*** Provided entries Section Begins ***

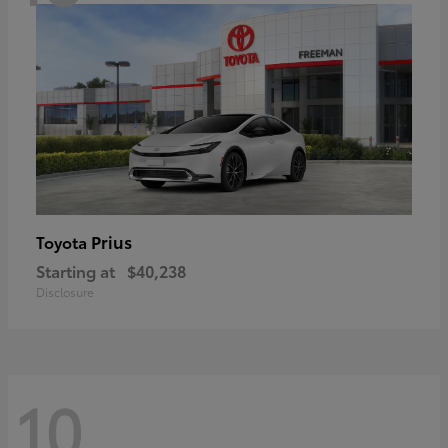
Prius
Toyota
Starting at
$40,238
Disclosure
10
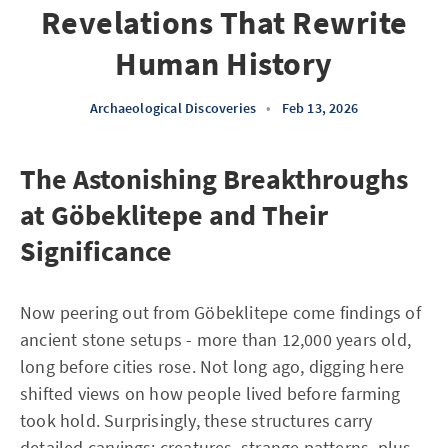
Revelations That Rewrite
Human History
Archaeological Discoveries
•
Feb 13, 2026
The Astonishing Breakthroughs
at Göbeklitepe and Their
Significance
Now peering out from Göbeklitepe come findings of
ancient stone setups - more than 12,000 years old,
long before cities rose. Not long ago, digging here
shifted views on how people lived before farming
took hold. Surprisingly, these structures carry
detailed carvings: creatures, strange patterns, plus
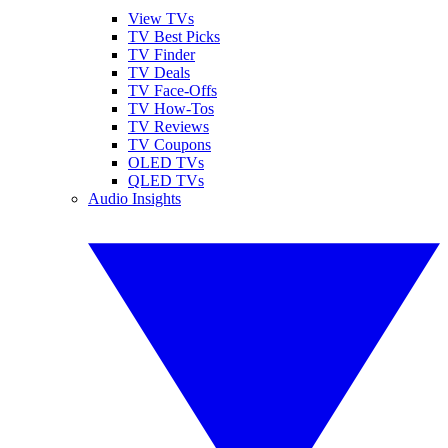
View TVs
TV Best Picks
TV Finder
TV Deals
TV Face-Offs
TV How-Tos
TV Reviews
TV Coupons
OLED TVs
QLED TVs
Audio Insights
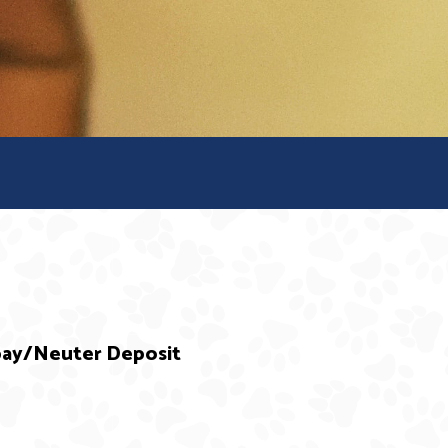
Spay/Neuter Deposit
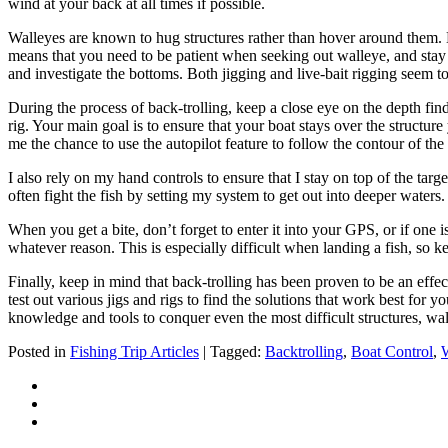
wind at your back at all times if possible.
Walleyes are known to hug structures rather than hover around them. Es
means that you need to be patient when seeking out walleye, and stay cl
and investigate the bottoms. Both jigging and live-bait rigging seem t
During the process of back-trolling, keep a close eye on the depth find
rig. Your main goal is to ensure that your boat stays over the structur
me the chance to use the autopilot feature to follow the contour of the
I also rely on my hand controls to ensure that I stay on top of the ta
often fight the fish by setting my system to get out into deeper water
When you get a bite, don’t forget to enter it into your GPS, or if one 
whatever reason. This is especially difficult when landing a fish, so 
Finally, keep in mind that back-trolling has been proven to be an effe
test out various jigs and rigs to find the solutions that work best for y
knowledge and tools to conquer even the most difficult structures, wal
Posted in
Fishing Trip Articles
| Tagged:
Backtrolling
,
Boat Control
,
W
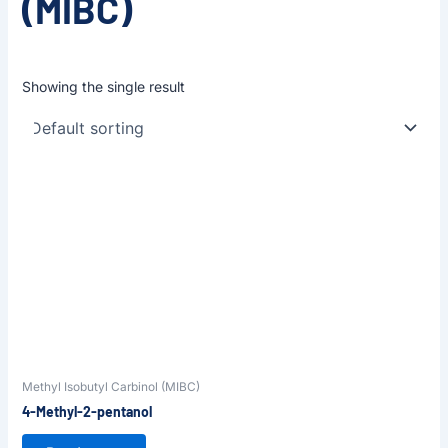
(MIBC)
Showing the single result
Methyl Isobutyl Carbinol (MIBC)
4-Methyl-2-pentanol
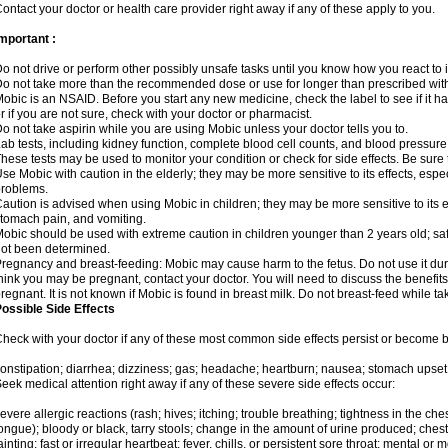
ontact your doctor or health care provider right away if any of these apply to you.
mportant :
o not drive or perform other possibly unsafe tasks until you know how you react to i
o not take more than the recommended dose or use for longer than prescribed with
obic is an NSAID. Before you start any new medicine, check the label to see if it has 
r if you are not sure, check with your doctor or pharmacist.
o not take aspirin while you are using Mobic unless your doctor tells you to.
ab tests, including kidney function, complete blood cell counts, and blood pressur
hese tests may be used to monitor your condition or check for side effects. Be sure
se Mobic with caution in the elderly; they may be more sensitive to its effects, es
roblems.
aution is advised when using Mobic in children; they may be more sensitive to its ef
tomach pain, and vomiting.
obic should be used with extreme caution in children younger than 2 years old; saf
ot been determined.
regnancy and breast-feeding: Mobic may cause harm to the fetus. Do not use it duri
hink you may be pregnant, contact your doctor. You will need to discuss the benefit
regnant. It is not known if Mobic is found in breast milk. Do not breast-feed while t
ossible Side Effects
heck with your doctor if any of these most common side effects persist or become
onstipation; diarrhea; dizziness; gas; headache; heartburn; nausea; stomach upset;
eek medical attention right away if any of these severe side effects occur:
evere allergic reactions (rash; hives; itching; trouble breathing; tightness in the ches
ongue); bloody or black, tarry stools; change in the amount of urine produced; chest
ainting; fast or irregular heartbeat; fever, chills, or persistent sore throat; mental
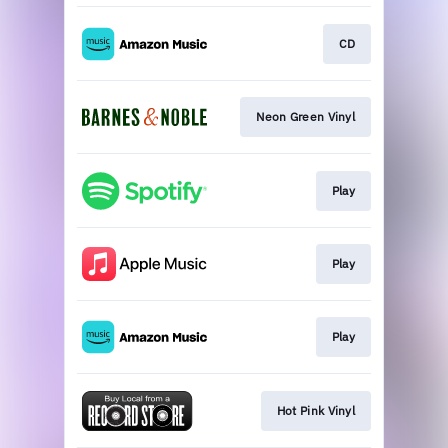
CD
Neon Green Vinyl
Play
Play
Play
Hot Pink Vinyl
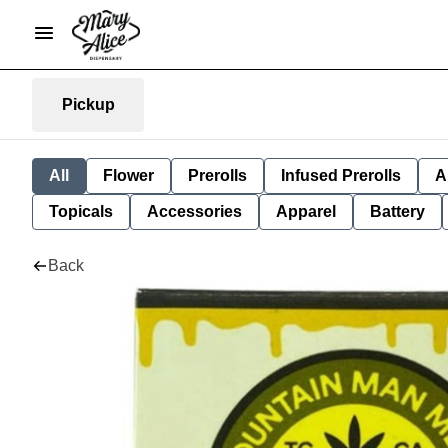
Pickup
All
Flower
Prerolls
Infused Prerolls
A
Topicals
Accessories
Apparel
Battery
Back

*** Provided entries Section Ends ***

What is expected
Retype every line of the listing above without changing anything, and leave out the picture markers.

Solution for this problem
Prius
Toyota
Starting at
$40,238
Disclosure
10
Revelations That Rewrite
Human History
Archaeological Discoveries
•
Feb 13, 2026
The Astonishing Breakthroughs
at Göbeklitepe and Their
Significance
Now peering out from Göbeklitepe come findings of
ancient stone setups - more than 12,000 years old,
long before cities rose. Not long ago, digging here
shifted views on how people lived before farming
took hold. Surprisingly, these structures carry
detailed carvings: creatures, strange patterns, plus
View TVs
TV Best Picks
TV Finder
TV Deals
TV Face-Offs
TV How-Tos
TV Reviews
TV Coupons
OLED TVs
QLED TVs
Audio Insights
Spay/Neuter Deposit
wind at your back at all times if possible.
Walleyes are known to hug structures rather than hover around them. Es
means that you need to be patient when seeking out walleye, and stay cl
and investigate the bottoms. Both jigging and live-bait rigging seem t
During the process of back-trolling, keep a close eye on the depth find
rig. Your main goal is to ensure that your boat stays over the structur
me the chance to use the autopilot feature to follow the contour of the
I also rely on my hand controls to ensure that I stay on top of the ta
often fight the fish by setting my system to get out into deeper water
When you get a bite, don’t forget to enter it into your GPS, or if one 
whatever reason. This is especially difficult when landing a fish, so 
Finally, keep in mind that back-trolling has been proven to be an effe
test out various jigs and rigs to find the solutions that work best for y
knowledge and tools to conquer even the most difficult structures, wal
Posted in
Fishing Trip Articles
| Tagged:
Backtrolling
,
Boat Control
,
W
(MIBC)
Showing the single result
Methyl Isobutyl Carbinol (MIBC)
4-Methyl-2-pentanol
ontact your doctor or health care provider right away if any of these apply to you.
mportant :
o not drive or perform other possibly unsafe tasks until you know how you react to i
o not take more than the recommended dose or use for longer than prescribed with
obic is an NSAID. Before you start any new medicine, check the label to see if it has 
r if you are not sure, check with your doctor or pharmacist.
o not take aspirin while you are using Mobic unless your doctor tells you to.
ab tests, including kidney function, complete blood cell counts, and blood pressur
hese tests may be used to monitor your condition or check for side effects. Be sure
se Mobic with caution in the elderly; they may be more sensitive to its effects, es
roblems.
aution is advised when using Mobic in children; they may be more sensitive to its ef
tomach pain, and vomiting.
obic should be used with extreme caution in children younger than 2 years old; saf
ot been determined.
regnancy and breast-feeding: Mobic may cause harm to the fetus. Do not use it duri
hink you may be pregnant, contact your doctor. You will need to discuss the benefit
regnant. It is not known if Mobic is found in breast milk. Do not breast-feed while t
ossible Side Effects
heck with your doctor if any of these most common side effects persist or become
onstipation; diarrhea; dizziness; gas; headache; heartburn; nausea; stomach upset;
eek medical attention right away if any of these severe side effects occur:
evere allergic reactions (rash; hives; itching; trouble breathing; tightness in the ches
ongue); bloody or black, tarry stools; change in the amount of urine produced; chest
ainting; fast or irregular heartbeat; fever, chills, or persistent sore throat; mental
CD
Neon Green Vinyl
Play
Play
Play
Hot Pink Vinyl
Pickup
All
Flower
Prerolls
Infused Prerolls
A
Topicals
Accessories
Apparel
Battery
Back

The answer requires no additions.